---- Information provided
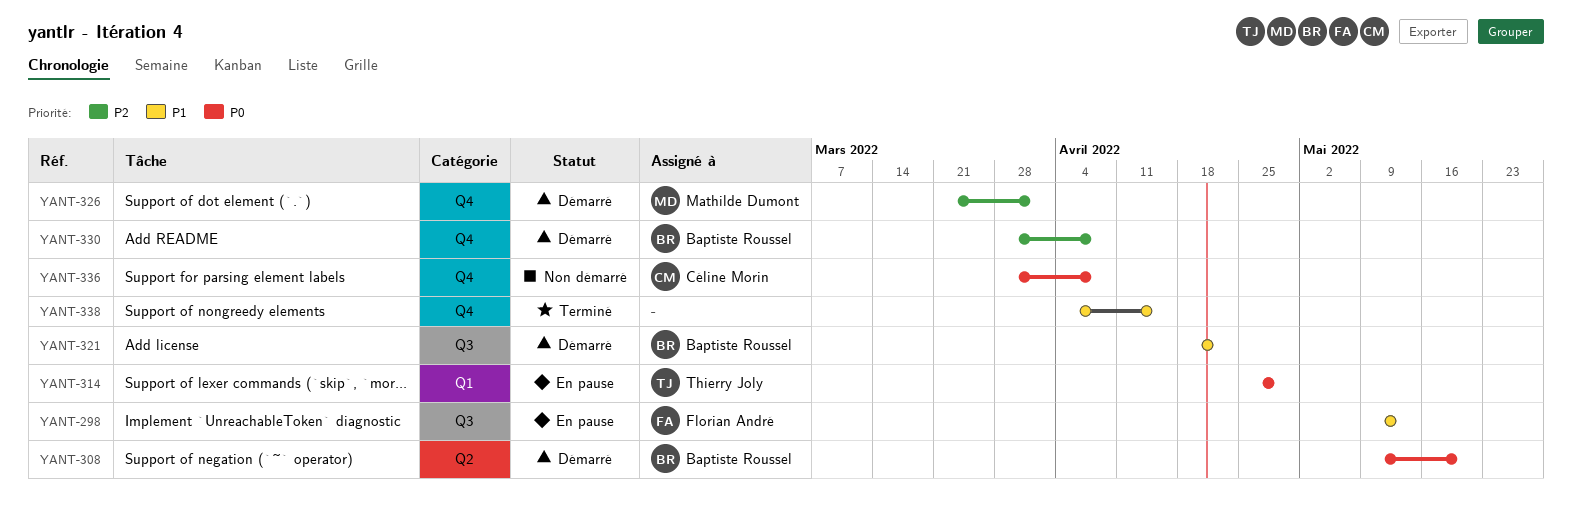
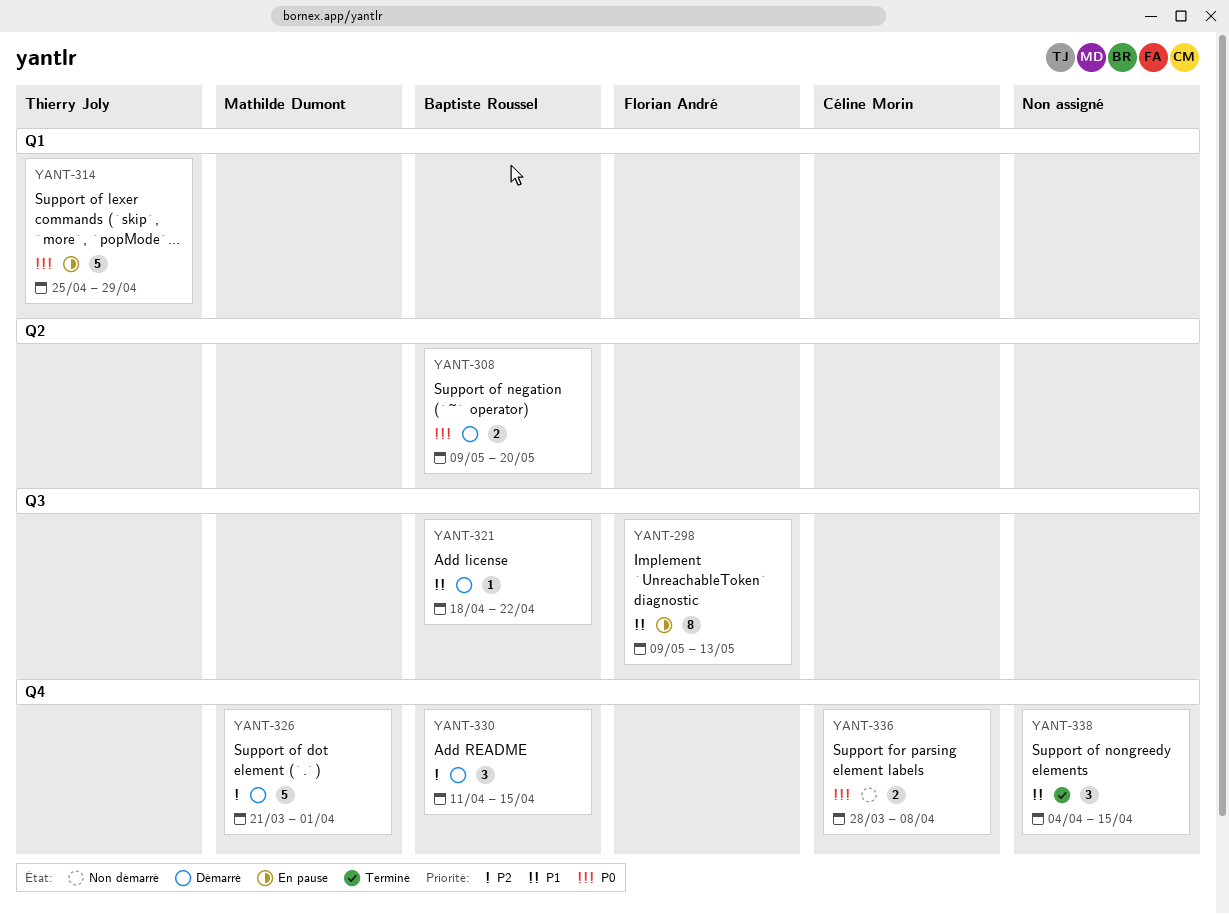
YANT-330, start: Mar 28 -> Apr 11
YANT-330, due: Apr 8 -> Apr 15

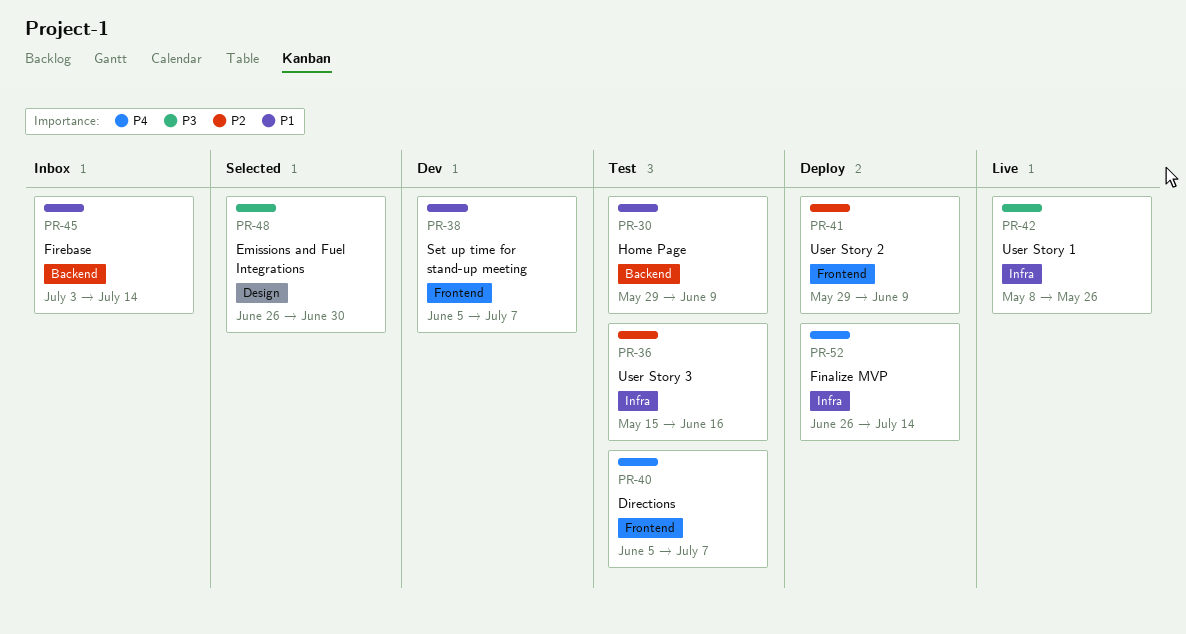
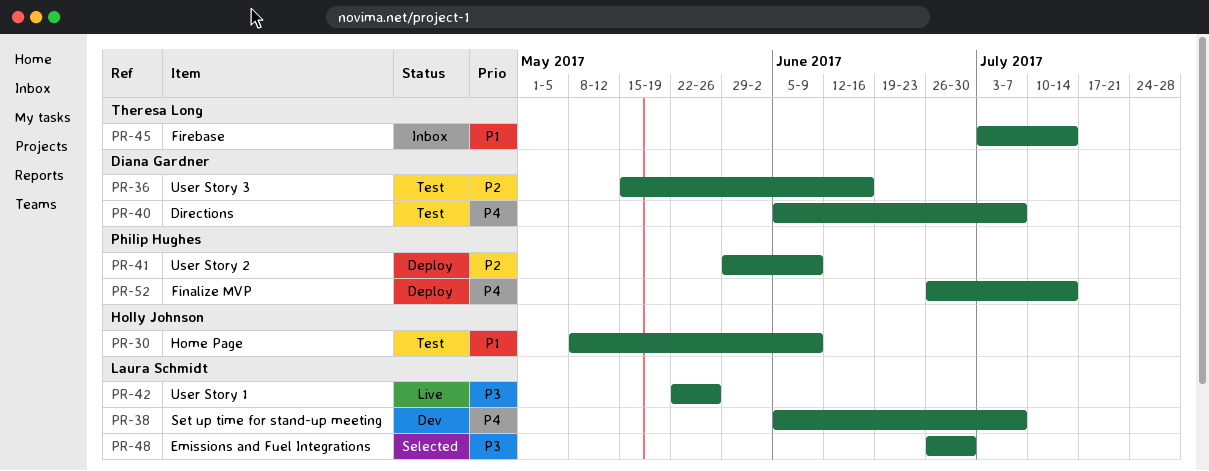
PR-30, start: May 29 -> May 8
PR-38, priority: P1 -> P4
PR-42, start: May 8 -> May 22

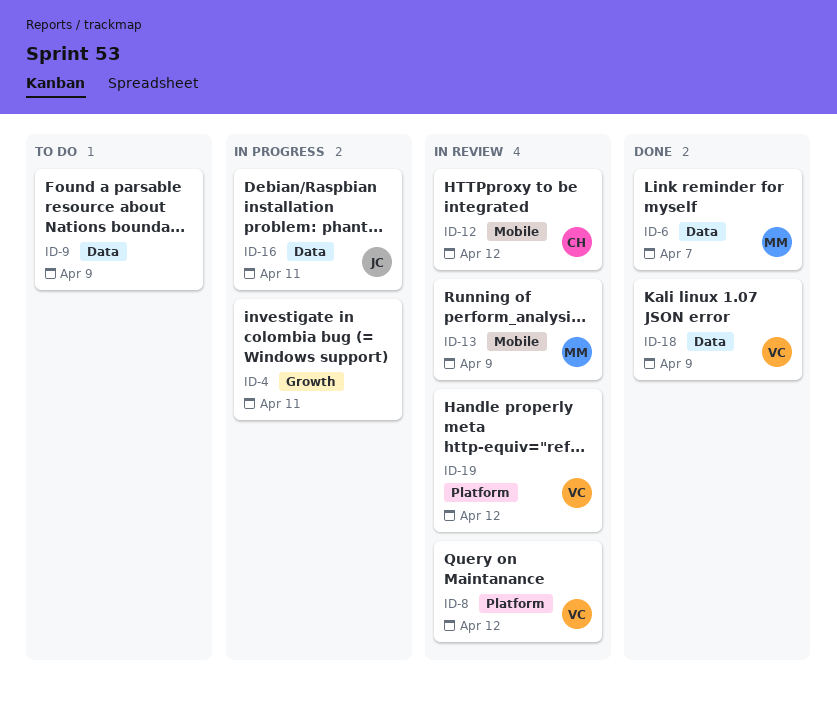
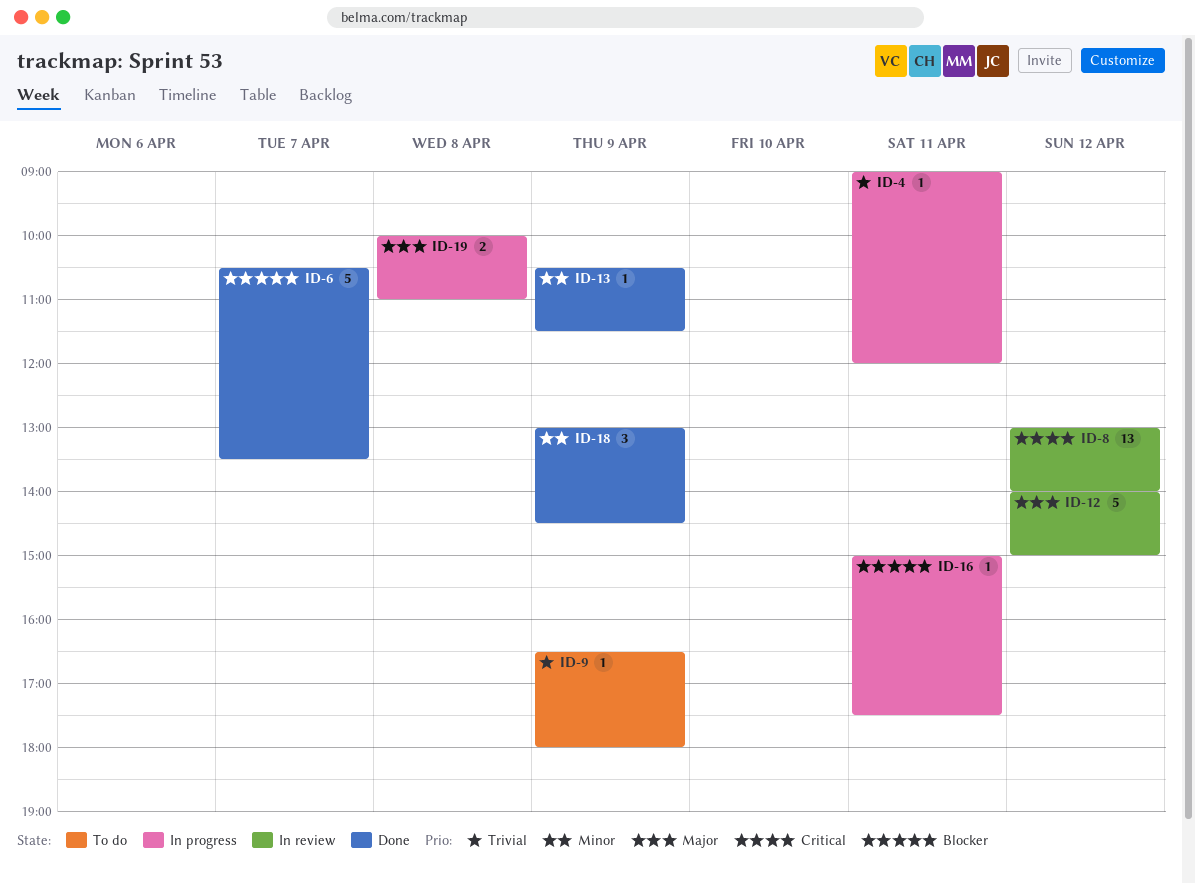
ID-13, status: In review -> Done
ID-19, status: In review -> In progress
ID-19, day: Apr 12 -> Apr 8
--------
Output each record verbatim, but skip anything that is a picture.

◆ **Your response**
YANT-330, start: Mar 28 -> Apr 11
YANT-330, due: Apr 8 -> Apr 15

PR-30, start: May 29 -> May 8
PR-38, priority: P1 -> P4
PR-42, start: May 8 -> May 22

ID-13, status: In review -> Done
ID-19, status: In review -> In progress
ID-19, day: Apr 12 -> Apr 8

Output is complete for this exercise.